*AUFGABE:* Schreiben Sie aus dem folgenden Auszug zum Asylverfahren eine Passage unverändert nieder. Beginnen Sie bei den Worten „Dem hält der“, und enden Sie nach „versteckt gehalten habe.“.

In der gegen den erstinstanzlichen Bescheid erhobenen Berufung habe der Beschwerdeführer im wesentlichen sein erstinstanzliches Vorbringen wiederholt und "diverse Rechtswidrigkeiten des angefochtenen Bescheides aufgrund dessen Begründung und wegen Verfahrensmängeln" geltend gemacht.

Die belangte Behörde hat die Abweisung der Berufung im wesentlichen damit begründet, daß der Beschwerdeführer in seinem erstinstanzlichen Vorbringen "keine einzige asylrelevante Verfolgungshandlung" anzugeben vermocht, sondern vielmehr selbst angegeben habe, in seiner Heimat keinen Verfolgungen aus politischen, religiösen, rassischen oder anderen Gründen ausgesetzt gewesen zu sein. Da der erstinstanzliche Bescheid ausschließlich die Angaben des Beschwerdeführers zugrundelege und diese dahin beurteile, daß ihnen keine Verfolgung im Sinne des Asylgeseztes 1991 zu entnehmen sei, widerspreche er weder "dem § 58 AVG 1991, BGBl. 51, noch dem § 16 Asylgesetz 1991". Darauf, ob der Beschwerdeführer bereits vor seiner Einreise in Österreich Verfolgungssicherheit im Sinne des § 2 Abs. 2 Z. 1 Asylgesetz 1991 erlangt habe, werde von der belangten Behörde nicht näher eingegangen, da dem Beschwerdeführer Flüchtlingseigenschaft nicht zukomme und die Frage der Verfolgungssicherheit somit nicht relevant sei. "Dessen ungeachtet" schließe sich aber die belangte Behörde "dem Grunde nach den diesbezüglichen Ausführungen in der Begründung des bekämpften Bescheides an".

Dem hält der Beschwerdeführer, der sich durch den angefochtenen Bescheid im Recht auf Asylgewährung, auf ein, dem § 16 Asylgesetz 1991 entsprechendes Verfahren, auf Beiziehung eines Amtsdolmetschers sowie auf "ordentliche, schlüssige Bescheidbegründung" verletzt erachtet, im wesentlichen entgegen, daß das Verhör, dem er unterzogen worden sei, in Verbindung mit der dreitägigen Haft durchaus geeignet gewesen sei, bei ihm begründete Furcht vor Verfolgung zu erwecken, und zwar unabhängig davon, ob er dabei mißhandelt oder gefoltert worden wäre. Es habe sich dabei nämlich nur um den Beginn von Verfolgungstätigkeiten gehandelt, die für den Beschwerdeführer nur deshalb nicht spürbar geworden wären, weil er sich bei seinem Onkel im Irak versteckt gehalten habe.

*DATENINHALT:*
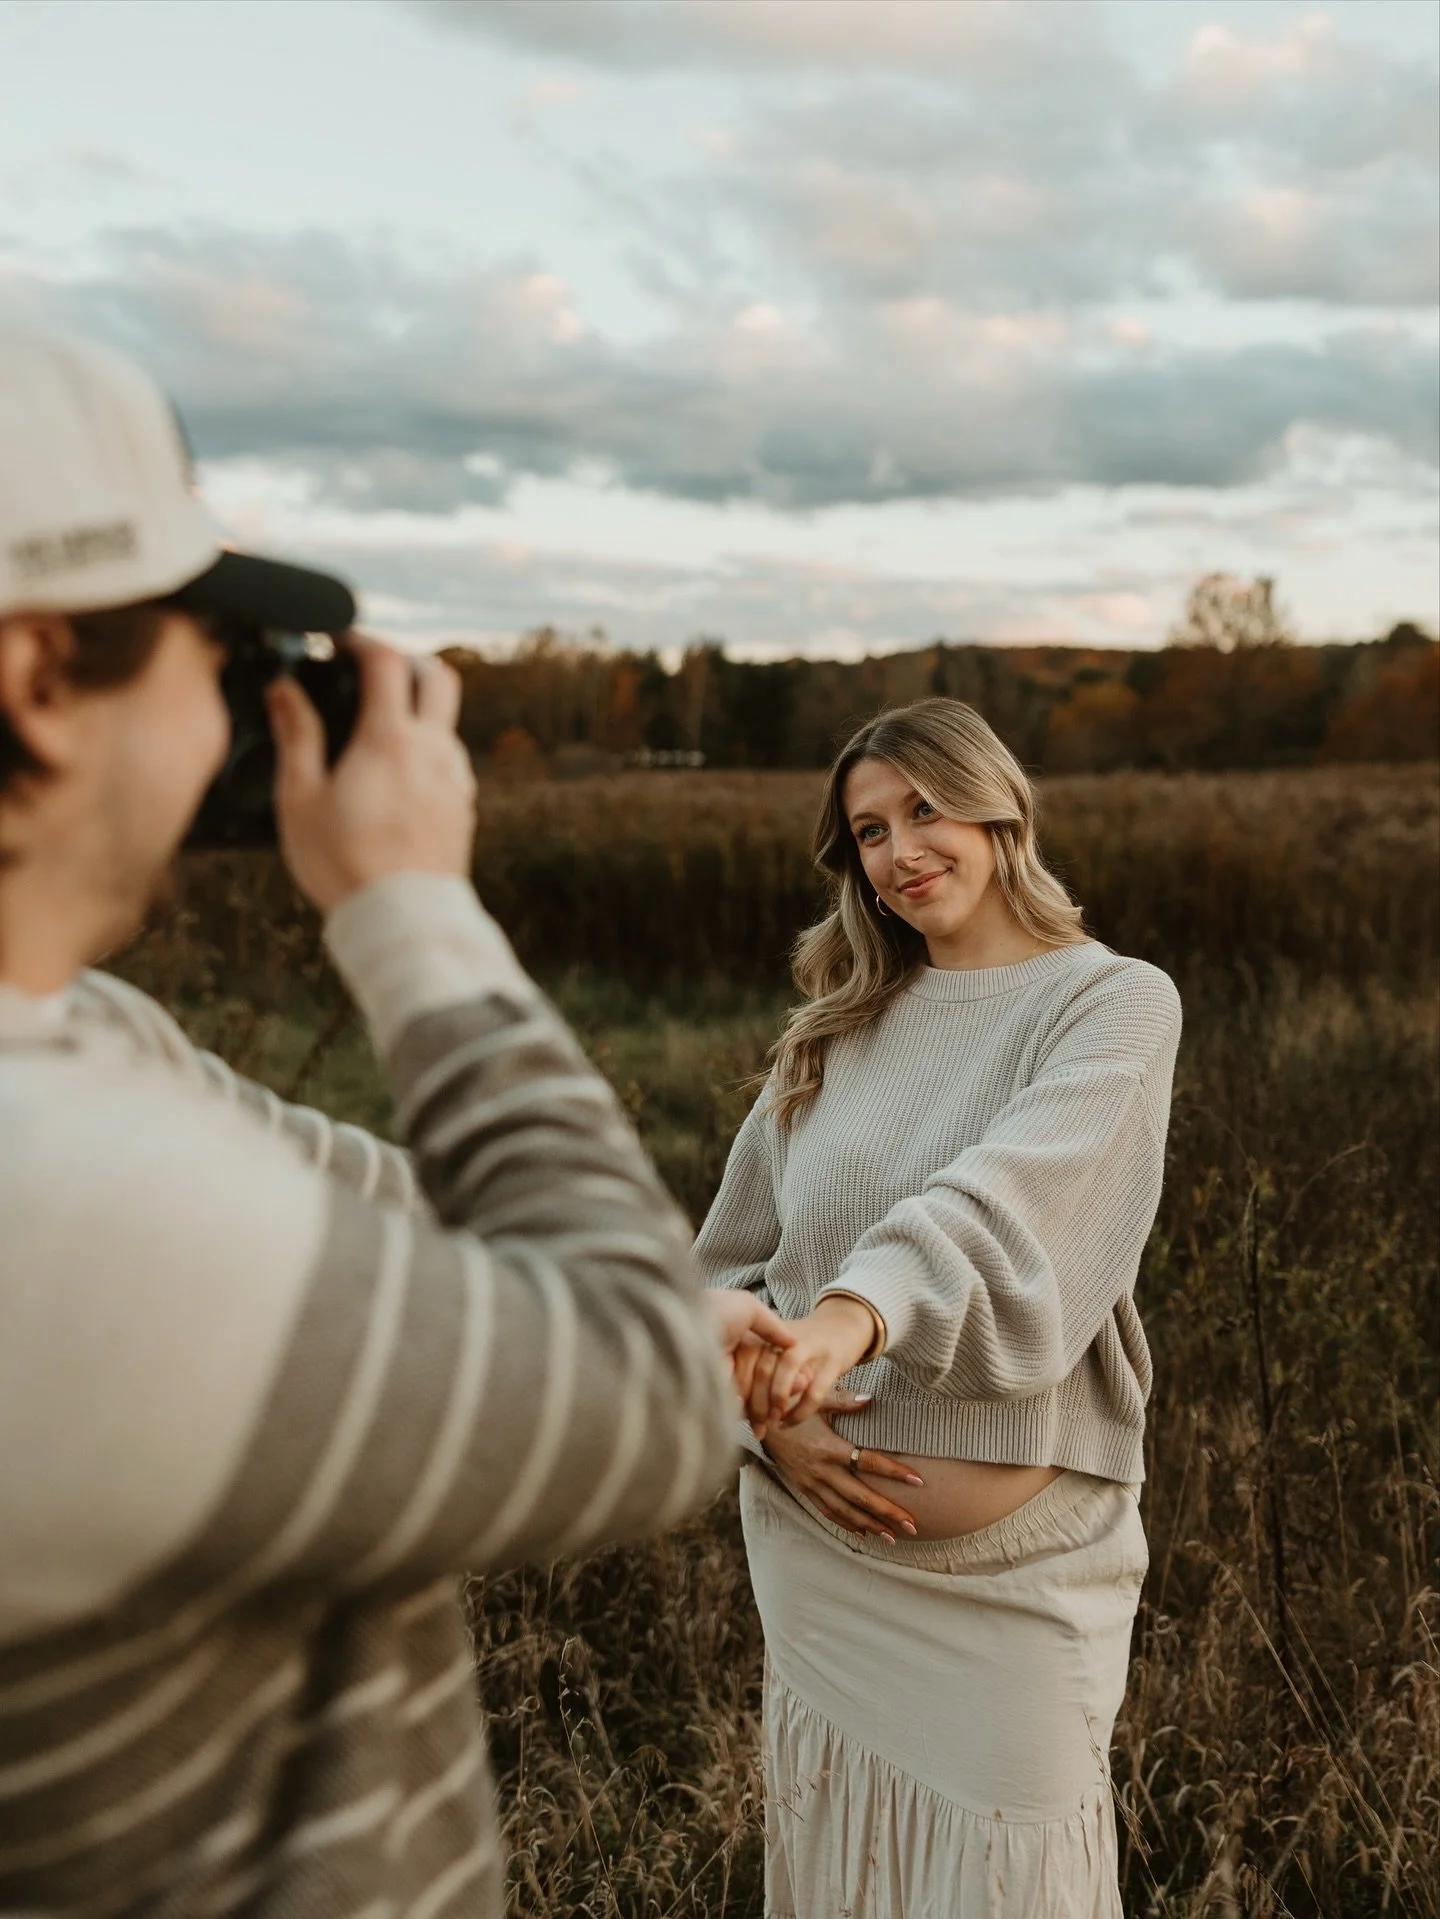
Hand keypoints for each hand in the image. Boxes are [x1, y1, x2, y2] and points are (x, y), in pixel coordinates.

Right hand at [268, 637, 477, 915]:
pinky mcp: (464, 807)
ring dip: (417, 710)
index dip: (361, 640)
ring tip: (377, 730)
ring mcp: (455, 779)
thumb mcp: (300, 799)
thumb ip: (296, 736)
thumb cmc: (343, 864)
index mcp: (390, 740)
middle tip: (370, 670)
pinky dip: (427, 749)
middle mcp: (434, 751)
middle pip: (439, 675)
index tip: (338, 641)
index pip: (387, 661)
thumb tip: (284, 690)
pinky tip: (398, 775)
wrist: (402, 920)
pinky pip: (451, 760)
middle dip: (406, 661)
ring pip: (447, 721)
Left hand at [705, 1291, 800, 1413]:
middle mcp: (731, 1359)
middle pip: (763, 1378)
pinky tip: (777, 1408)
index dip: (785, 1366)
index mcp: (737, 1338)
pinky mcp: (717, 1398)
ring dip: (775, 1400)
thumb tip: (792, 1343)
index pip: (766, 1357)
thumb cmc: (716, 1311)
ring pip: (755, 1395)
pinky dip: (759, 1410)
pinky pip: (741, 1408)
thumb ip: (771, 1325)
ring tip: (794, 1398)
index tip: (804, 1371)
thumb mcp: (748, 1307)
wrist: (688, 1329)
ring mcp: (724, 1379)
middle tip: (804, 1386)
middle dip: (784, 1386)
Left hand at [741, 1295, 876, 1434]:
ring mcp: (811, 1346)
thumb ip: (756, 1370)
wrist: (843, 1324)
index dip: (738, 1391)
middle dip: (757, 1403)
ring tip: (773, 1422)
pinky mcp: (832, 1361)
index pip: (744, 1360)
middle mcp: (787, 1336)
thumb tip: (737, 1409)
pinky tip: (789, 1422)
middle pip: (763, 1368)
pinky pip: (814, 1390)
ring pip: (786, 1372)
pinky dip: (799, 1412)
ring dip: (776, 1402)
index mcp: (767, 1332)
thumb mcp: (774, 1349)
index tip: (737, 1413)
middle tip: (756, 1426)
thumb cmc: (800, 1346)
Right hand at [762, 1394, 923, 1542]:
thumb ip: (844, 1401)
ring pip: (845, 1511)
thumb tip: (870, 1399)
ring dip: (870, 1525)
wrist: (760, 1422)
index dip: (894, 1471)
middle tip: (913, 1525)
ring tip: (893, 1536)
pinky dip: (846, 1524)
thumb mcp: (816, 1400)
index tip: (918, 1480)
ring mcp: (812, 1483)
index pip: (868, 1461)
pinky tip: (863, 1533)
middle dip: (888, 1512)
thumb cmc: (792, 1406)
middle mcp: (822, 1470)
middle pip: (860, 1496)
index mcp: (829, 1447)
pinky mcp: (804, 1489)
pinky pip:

*ANTWORT:*
Dem hält der Beschwerdeführer, der sich durch den angefochtenen Bescheid im Recht auf Asylgewährung, auf ein, dem § 16 Asylgesetz 1991 entsprechendes Verfahren, auf Beiziehung eines Amtsdolmetschers sowie auf "ordentliche, schlüssige Bescheidbegründung" verletzt erachtet, im wesentlichen entgegen, daß das Verhör, dem er unterzogen worden sei, in Verbindung mit der dreitägigen Haft durchaus geeignet gewesen sei, bei ihm begründete Furcht vor Verfolgung zu erwecken, und zwar unabhängig davon, ob er dabei mißhandelt oder gefoltert worden wäre. Es habe sich dabei nämlich nur um den Beginn von Verfolgungstätigkeiten gehandelt, die für den Beschwerdeführer nur deshalb nicht spürbar geworden wären, weil er sich bei seinem Onkel im Irak versteckt gehalten habe.